What if we could hold others in that same regard? What if we could honor others the same way that John honored Jesus and celebrated His success? What if we could adopt the heart posture that in the kingdom there is no competition? I truly believe that when we as children of God adopt a spirit of competition and disqualification that it takes everything good that has come before, that has been done through Christ for the body with pure motives, and calls it into question.
The statement “Always the Bridesmaid, Never the Bride,” has an element of the desire to be celebrated in it. ‘Always’ and ‘Never’ are the keys to unlock the statement. It says that someone else is always destined to receive what I have longed for. Others are deserving of what I desire. It has the smell of victimhood which makes us unable to celebrate others when they are recognized. There’s an air of sinister comparison about this. “Who they are is better, and I don’t like them for it.” Or something like, “They’re so much better than me that I might as well never try.” In order for me to adopt those heart postures, I have to take on the identity of a transient or a servant, and not a son. If someone else finishes something I started in the kingdom, they will probably be celebrated here on earth for its completion.
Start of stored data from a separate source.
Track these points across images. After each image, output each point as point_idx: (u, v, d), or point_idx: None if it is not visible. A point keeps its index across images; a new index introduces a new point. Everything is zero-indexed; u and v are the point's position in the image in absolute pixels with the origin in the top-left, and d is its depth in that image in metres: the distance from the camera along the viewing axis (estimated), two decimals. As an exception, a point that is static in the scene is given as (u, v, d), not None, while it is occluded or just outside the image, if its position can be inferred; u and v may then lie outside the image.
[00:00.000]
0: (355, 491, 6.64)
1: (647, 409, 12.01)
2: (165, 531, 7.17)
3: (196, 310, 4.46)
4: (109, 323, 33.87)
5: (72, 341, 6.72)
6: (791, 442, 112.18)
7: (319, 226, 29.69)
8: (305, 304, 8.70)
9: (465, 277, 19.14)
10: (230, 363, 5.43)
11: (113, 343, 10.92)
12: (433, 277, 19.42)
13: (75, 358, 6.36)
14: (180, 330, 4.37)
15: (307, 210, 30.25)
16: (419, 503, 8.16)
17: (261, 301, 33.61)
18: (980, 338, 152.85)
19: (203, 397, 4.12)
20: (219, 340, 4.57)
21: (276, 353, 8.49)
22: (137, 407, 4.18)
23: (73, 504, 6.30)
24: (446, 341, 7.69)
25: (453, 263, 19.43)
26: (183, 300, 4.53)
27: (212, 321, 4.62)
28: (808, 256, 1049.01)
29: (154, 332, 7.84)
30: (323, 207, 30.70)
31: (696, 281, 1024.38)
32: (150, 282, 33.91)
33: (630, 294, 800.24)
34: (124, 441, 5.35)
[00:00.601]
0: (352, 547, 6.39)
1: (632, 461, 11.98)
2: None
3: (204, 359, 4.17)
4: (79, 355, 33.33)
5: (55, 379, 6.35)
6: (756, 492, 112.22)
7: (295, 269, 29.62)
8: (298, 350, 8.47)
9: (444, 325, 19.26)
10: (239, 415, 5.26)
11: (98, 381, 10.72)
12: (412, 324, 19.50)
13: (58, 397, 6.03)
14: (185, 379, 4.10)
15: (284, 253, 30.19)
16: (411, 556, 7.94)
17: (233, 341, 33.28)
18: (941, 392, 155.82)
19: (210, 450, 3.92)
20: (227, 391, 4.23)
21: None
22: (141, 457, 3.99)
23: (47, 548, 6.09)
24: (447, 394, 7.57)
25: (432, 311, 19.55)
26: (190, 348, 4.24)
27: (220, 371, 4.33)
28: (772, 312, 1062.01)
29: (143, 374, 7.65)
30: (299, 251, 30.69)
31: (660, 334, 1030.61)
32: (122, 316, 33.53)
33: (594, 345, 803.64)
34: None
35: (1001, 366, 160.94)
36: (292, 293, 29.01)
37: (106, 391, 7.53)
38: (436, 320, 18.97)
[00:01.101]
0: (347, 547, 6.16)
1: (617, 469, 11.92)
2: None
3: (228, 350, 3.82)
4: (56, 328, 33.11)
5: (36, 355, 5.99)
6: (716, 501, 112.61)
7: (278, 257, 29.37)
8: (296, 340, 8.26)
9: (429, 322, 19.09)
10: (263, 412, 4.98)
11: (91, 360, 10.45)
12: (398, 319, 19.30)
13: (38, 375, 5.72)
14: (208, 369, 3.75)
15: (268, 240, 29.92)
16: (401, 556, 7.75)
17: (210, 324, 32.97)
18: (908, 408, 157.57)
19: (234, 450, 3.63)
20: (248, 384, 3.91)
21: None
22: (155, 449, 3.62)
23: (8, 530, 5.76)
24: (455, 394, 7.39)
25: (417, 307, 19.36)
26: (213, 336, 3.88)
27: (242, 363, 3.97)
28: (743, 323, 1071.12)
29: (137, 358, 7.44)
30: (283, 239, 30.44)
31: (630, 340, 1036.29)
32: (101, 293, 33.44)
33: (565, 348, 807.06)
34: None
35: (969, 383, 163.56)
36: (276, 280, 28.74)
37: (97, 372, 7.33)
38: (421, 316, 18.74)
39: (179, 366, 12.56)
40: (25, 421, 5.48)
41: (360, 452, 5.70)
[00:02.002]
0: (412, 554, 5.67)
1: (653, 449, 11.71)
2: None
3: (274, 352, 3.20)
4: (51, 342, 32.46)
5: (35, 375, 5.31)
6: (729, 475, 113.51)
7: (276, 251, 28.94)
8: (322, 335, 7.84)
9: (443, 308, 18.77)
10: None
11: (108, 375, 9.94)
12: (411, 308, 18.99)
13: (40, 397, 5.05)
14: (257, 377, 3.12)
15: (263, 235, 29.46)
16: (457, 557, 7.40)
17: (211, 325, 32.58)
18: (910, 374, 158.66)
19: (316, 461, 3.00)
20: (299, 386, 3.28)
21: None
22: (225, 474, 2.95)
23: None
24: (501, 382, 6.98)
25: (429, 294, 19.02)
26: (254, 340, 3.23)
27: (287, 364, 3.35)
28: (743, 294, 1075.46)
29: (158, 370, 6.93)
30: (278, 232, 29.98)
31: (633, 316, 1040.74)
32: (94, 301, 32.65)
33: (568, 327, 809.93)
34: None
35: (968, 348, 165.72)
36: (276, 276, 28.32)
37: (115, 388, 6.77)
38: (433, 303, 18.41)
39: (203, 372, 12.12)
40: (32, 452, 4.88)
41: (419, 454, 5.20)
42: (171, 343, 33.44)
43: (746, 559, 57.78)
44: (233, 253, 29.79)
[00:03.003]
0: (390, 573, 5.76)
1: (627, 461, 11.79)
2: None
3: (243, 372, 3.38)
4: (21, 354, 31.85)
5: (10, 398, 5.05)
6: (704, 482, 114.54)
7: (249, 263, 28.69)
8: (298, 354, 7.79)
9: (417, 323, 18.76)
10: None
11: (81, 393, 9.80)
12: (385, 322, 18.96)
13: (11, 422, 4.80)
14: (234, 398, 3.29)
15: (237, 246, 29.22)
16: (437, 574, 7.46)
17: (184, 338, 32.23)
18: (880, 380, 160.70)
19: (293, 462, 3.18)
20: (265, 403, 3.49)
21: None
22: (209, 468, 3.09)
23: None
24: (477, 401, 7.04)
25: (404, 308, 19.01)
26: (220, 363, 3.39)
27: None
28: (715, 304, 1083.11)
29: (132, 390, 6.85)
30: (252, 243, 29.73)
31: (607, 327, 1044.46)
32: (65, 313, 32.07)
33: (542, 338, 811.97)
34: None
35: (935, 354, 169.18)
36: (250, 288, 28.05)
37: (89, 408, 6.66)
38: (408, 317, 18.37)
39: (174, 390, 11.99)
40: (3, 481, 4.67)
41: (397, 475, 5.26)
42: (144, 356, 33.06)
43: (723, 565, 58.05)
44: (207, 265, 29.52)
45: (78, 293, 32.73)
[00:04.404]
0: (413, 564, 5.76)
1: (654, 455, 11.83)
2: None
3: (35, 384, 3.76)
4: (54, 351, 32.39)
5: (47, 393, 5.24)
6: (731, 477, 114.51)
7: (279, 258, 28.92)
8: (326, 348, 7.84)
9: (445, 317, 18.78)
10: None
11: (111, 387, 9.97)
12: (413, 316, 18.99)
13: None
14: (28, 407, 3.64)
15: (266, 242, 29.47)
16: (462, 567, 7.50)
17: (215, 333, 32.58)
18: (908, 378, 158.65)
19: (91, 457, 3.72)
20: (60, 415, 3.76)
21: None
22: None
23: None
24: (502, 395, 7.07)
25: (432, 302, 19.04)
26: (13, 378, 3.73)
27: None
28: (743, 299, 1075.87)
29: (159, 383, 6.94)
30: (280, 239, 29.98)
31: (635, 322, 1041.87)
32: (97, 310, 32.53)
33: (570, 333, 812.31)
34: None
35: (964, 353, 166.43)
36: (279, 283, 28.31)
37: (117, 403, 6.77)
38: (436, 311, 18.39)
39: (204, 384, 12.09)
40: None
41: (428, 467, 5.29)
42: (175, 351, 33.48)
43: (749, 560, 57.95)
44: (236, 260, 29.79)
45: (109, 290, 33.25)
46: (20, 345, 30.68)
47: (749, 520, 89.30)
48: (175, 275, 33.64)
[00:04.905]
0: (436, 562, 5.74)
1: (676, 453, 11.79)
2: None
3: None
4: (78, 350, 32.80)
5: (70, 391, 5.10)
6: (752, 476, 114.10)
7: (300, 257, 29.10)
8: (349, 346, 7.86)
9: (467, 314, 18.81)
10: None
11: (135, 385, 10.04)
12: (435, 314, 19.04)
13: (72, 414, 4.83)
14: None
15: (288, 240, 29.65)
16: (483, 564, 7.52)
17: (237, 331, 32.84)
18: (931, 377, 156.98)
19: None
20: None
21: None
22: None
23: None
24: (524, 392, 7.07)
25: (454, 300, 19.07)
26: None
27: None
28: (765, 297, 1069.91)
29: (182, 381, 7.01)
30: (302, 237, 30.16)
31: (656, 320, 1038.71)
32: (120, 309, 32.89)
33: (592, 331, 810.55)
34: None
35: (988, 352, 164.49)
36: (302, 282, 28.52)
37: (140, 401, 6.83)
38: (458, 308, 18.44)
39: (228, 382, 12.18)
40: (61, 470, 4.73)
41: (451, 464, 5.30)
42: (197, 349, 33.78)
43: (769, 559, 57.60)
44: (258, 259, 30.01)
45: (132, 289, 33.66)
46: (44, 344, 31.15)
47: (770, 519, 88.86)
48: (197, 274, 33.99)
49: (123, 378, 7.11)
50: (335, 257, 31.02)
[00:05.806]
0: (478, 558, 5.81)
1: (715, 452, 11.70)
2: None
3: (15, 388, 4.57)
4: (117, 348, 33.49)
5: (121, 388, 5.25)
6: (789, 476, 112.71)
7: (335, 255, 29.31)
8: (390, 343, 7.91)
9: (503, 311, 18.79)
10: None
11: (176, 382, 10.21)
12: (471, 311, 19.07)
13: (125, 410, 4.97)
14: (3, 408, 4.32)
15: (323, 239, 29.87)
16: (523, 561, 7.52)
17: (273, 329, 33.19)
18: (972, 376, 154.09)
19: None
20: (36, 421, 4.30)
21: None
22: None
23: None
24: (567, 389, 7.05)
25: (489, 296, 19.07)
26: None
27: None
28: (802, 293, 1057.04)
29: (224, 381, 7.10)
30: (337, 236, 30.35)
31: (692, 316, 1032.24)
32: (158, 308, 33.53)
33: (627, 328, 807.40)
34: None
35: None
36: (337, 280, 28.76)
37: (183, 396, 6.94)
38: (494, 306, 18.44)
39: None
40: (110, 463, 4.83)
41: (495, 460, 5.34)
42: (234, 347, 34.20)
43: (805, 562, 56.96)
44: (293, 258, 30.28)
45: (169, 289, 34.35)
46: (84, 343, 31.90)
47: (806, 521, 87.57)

But that does not negate my part in the process, or my reward. I truly hope that your journey with Jesus leads you to be secure enough in who you are as a child of God that you can celebrate others and you don’t become less or disqualified. The truth of the Kingdom of God is what one of my mentors would say, “In the Kingdom, we can both win.”
When I plug this mentality into my situation, especially the one I mentioned earlier, I find myself beginning to enjoy the process of celebrating others in the possibility of defeat. I understand that the circumstance doesn’t define who I am and that the relationships I’m forming are the most important part of any situation. Rather than adopting the mentality that one of us must lose in order for the other to win, let’s take the heart posture that I never lose! When I am celebrated I win! When I celebrate others, I win! I am simultaneously, always the one celebrated and the one celebrating others. In the Kingdom of God, I am always the bridesmaid and always the bride!